# Kohler 20HP wont start with the key



## Dunan (May 21, 2021)

Have a craft man Lt 1000 with a 20 hp Kohler will not start by the key switch you have to jump it are start it by the solenoid with a screwdriver new this can someone help.


----------



## pogobill (Jan 31, 2012)

Welcome to the forum. Sounds like either you have a bit of a wiring issue, or your key switch may be due for replacement.


----------



## sixbales (May 18, 2011)

Also, defective safety switches will prevent cranking an engine with the key. Jumper the seat switch first.


----------



## Bob Driver (Nov 1, 2017)

4-post, or 3-post starter relay? Did you check the main power fuse going up to the Key Switch?

*3-post relay.... * Two big battery cables and one 14Ga wire coming into the relay. With the key in the spring-loaded start position, you should see battery voltage on that 14 GA wire. If not, blown fuse or bad key switch. 3-post relays ground through the mounting legs

*4-post relay....* Two big battery cables and two 14 GA wires coming into the relay. You should see battery voltage on one of the 14 GA wires with the key in the spring-loaded start position (If not, blown fuse or bad key switch). The other wire is where the relay gets its ground (rather than through the mounting legs). The relay grounds through the safety switches (seat & brake pedal). 
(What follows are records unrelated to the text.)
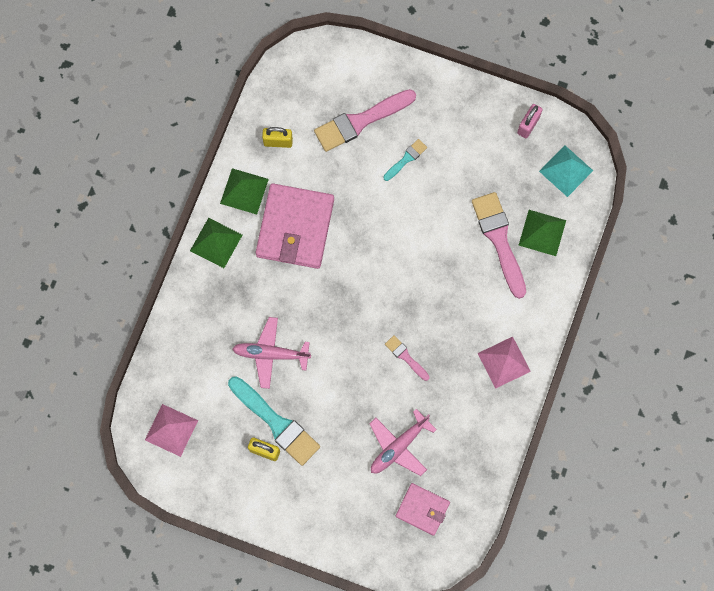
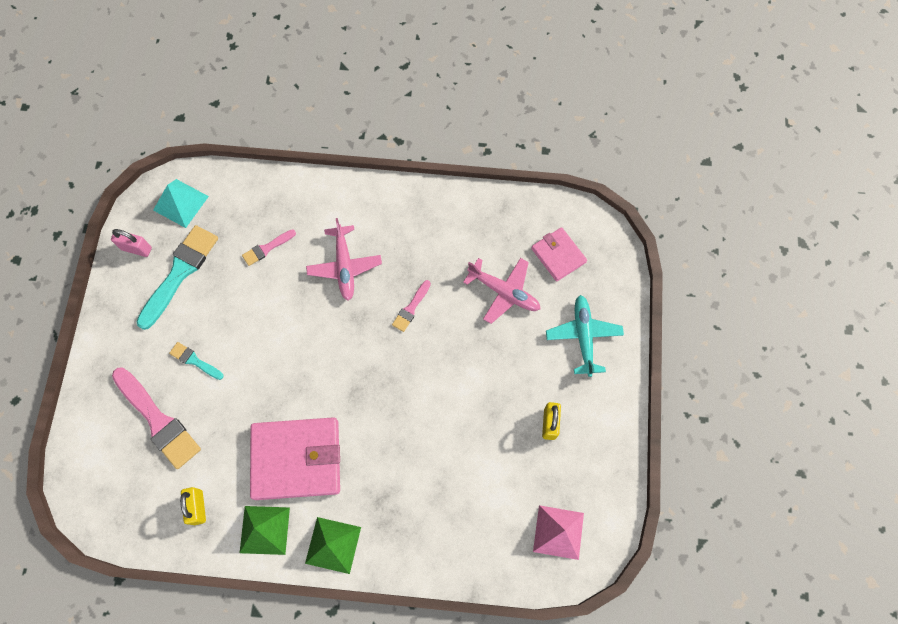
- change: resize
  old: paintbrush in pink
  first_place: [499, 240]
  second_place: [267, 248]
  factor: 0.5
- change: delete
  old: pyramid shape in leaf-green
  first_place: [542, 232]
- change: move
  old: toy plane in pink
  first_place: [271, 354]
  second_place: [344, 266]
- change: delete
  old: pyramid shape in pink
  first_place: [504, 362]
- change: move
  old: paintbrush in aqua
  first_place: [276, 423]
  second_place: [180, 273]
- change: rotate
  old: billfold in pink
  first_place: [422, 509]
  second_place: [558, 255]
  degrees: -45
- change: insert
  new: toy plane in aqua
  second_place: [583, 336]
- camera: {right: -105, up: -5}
If you get Battery voltage on one of the small terminals with the key in the spring-loaded start position, but the relay doesn't activate. Take the other wire off and run a jumper to ground. If the relay activates, one of your safety switches is bad. 80% of the time it is the brake switch because it's mounted on the left frame rail, underneath the floorboard, and subjected to a lot of moisture and debris. If you leave that jumper wire to ground in place, you'll completely by-pass the safety switches.


----------